* _STUDY TEXT_
————————
The grauniad is capable of writing shite when it comes to a lot of things including coffee (let's throw in the Observer as well, with Jay Rayner's offerings on coffee). Straightforwardly, Edward Tew's piece made me laugh.


----------



## roaringboy (Jun 14, 2014)

If you're desperate, then out of all the chains, Costs is definitely the best round here. My main concern is that they seem to think a flat white comes in a 20oz bucket.


----------



## djedga (Apr 22, 2015)

roaringboy said:


> If you're desperate, then out of all the chains, Costs is definitely the best round here. My main concern is that they seem to think a flat white comes in a 20oz bucket.


Agreed. I had one at the weekend. Tasted of nothing. Art was nice though!


----------



## hotmetal (Oct 31, 2013)

djedga said:


> Art was nice though!


What, you mean their 'bean' logo stencilled onto dry foam with a chocolate powder shaker and a piece of tin plate?


----------



## djedga (Apr 22, 2015)

hotmetal said:


> What, you mean their 'bean' logo stencilled onto dry foam with a chocolate powder shaker and a piece of tin plate?


Nope actual latte art, perfectky steamed milk, very nice polished rosetta. Cup size was way too big for a flatty and also shame about the coffee ...


----------



## djedga (Apr 22, 2015)

ps am in a Chicago suburb with work at the moment.

Coffee options consist of dunkin donuts, starbucks and the mr. coffee machine in my hotel room (the only option I have taken so far).

Been awake since 3am and I would murder a terrible Costa right now!


----------



## Phil104 (Apr 15, 2014)

djedga said:


> ps am in a Chicago suburb with work at the moment.
> 
> Been awake since 3am and I would murder a terrible Costa right now!


Isn't this the kind of language that will get Homeland Security breaking down your door?


----------



## h1udd (Sep 1, 2015)

Yes !!! But I believe the colloquial term is "ricans " not costas ... So he will be fine


----------



## djedga (Apr 22, 2015)
————————
* _MATERIAL TO PROCESS_
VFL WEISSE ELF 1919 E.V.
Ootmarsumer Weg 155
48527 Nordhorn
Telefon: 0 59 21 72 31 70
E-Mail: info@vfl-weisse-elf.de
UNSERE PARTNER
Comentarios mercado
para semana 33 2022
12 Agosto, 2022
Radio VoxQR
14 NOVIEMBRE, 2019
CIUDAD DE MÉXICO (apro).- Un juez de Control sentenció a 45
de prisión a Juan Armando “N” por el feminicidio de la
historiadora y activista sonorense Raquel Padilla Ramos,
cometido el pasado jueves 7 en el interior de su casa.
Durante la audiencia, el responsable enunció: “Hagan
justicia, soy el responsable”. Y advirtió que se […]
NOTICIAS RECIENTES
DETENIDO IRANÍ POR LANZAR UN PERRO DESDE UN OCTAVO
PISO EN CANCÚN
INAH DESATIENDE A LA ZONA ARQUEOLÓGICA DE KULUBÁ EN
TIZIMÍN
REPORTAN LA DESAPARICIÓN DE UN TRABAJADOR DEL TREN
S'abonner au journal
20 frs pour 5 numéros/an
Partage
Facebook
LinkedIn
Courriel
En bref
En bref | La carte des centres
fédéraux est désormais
————————
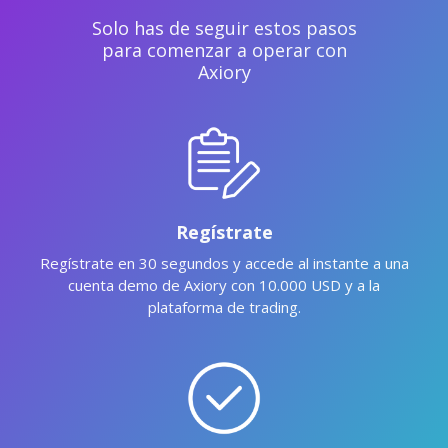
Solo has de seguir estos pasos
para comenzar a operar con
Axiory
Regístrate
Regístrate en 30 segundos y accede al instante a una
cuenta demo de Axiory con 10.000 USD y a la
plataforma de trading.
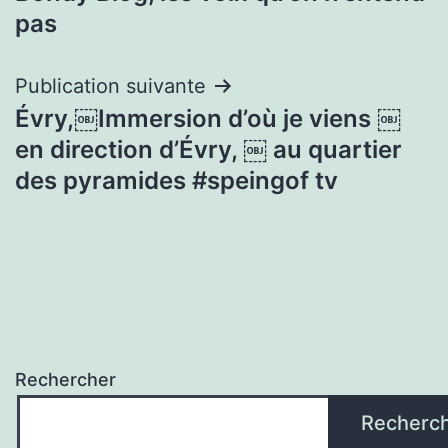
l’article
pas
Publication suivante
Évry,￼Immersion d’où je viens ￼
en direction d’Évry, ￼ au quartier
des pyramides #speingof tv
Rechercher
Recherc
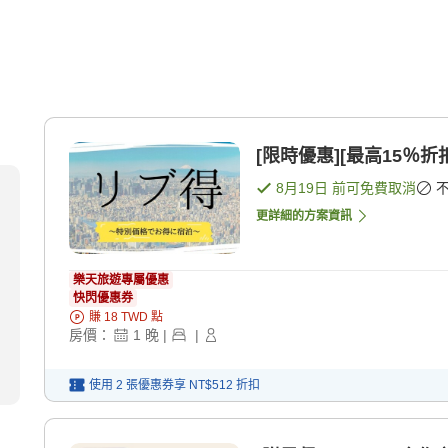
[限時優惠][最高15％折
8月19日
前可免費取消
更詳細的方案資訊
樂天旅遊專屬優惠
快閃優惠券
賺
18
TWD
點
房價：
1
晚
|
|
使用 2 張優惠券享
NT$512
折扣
————————
* _COMPLETE THE FOLLOWING_
1 – Copy out the records from the line containing "VFL WEISSE ELF 1919 E.V." down to the line containing "14 NOVIEMBRE, 2019", with both of those lines included.
2 – Write the next part of the forum thread about coffee chains.
The forum thread and the records have no connection to each other.

* _ANSWERS TO THE EXERCISE_
1 –
VFL WEISSE ELF 1919 E.V.
Ootmarsumer Weg 155
48527 Nordhorn
Telefon: 0 59 21 72 31 70
E-Mail: info@vfl-weisse-elf.de
UNSERE PARTNER
Comentarios mercado
para semana 33 2022
12 Agosto, 2022
Radio VoxQR
14 NOVIEMBRE, 2019

2 –
It's ok I had additional checks at the gate at Heathrow. Thought I might have had an upgrade when my boarding pass wouldn't print but was just a pat down and a bag search.


----------



## djedga (Apr 22, 2015)

Is this really what it's come to? Still the pods were in a jute bag so it must be good..









In fairness not the worst hotel coffee ever and I need to stay awake long enough to eat and not wake up in the middle of the night...


----------



## RazorliteX (Mar 2, 2014)

I have become a right coffee snob lately, every coffee I get be it a chain, train station or even one in a meeting room I often mutter this tastes like crap compared to what I make. Don't even realise I'm doing it half the time until a colleague/friend rolls their eyes at me or raises an eyebrow.


----------



## Phil104 (Apr 15, 2014)

djedga said:


> It's ok I had additional checks at the gate at Heathrow. Thought I might have had an upgrade when my boarding pass wouldn't print but was just a pat down and a bag search.


 Ah, so you haven't tried to get back home yet


----------



## djedga (Apr 22, 2015)

Phil104 said:


> Ah, so you haven't tried to get back home yet


Very good point..

Still I don't fly till Saturday evening and have managed to transfer to a downtown hotel tonight so may have more luck finding a good coffee tomorrow!


----------



## Phil104 (Apr 15, 2014)

Good luck - and I'm sure you will have done your own research and since my geographical knowledge of Chicago is zero, this might be no use whatsoever (although there might be something more useful you have already found and/or is on sprudge:

http://sprudge.com/chicago-a-guide-to-good-coffee-off-the-606-83403.html


----------



## djedga (Apr 22, 2015)

About to jump in a taxi I think first stop after checking in will be Bow Truss which seems to be well regarded and there is one nearby!


----------



## RazorliteX (Mar 2, 2014)

Actually I should have added that not all of the chain stores are that bad. I usually frequent Coffee Shop Number #1 which is near where I work and they consistently do a good Costa Rica drip coffee.

Also prefer the "homeliness" of the place whereas with Costa/Nero etc it is just another commercial coffee shop.


----------



## h1udd (Sep 1, 2015)

Yup ... I am a coffee #1 fan as well .... Swear at least 5% of my body fat cones from their Portuguese tarts .... The only thing I don't like about them is the mincepies are waaaay too big


----------



## RazorliteX (Mar 2, 2014)

h1udd said:


> Yup ... I am a coffee #1 fan as well .... Swear at least 5% of my body fat cones from their Portuguese tarts .... The only thing I don't like about them is the mincepies are waaaay too big


Actually I'm heading your way (Bristol) this Tuesday, the only reason I agree to these meetings is because there is a train change at Romsey. A somewhat forlorn quiet station with this small shed on the end that sells coffee. The coffee is pants but the proprietor sells what can be best described as "Sweet Mince Crumble" squares. The word epic doesn't even begin to describe these.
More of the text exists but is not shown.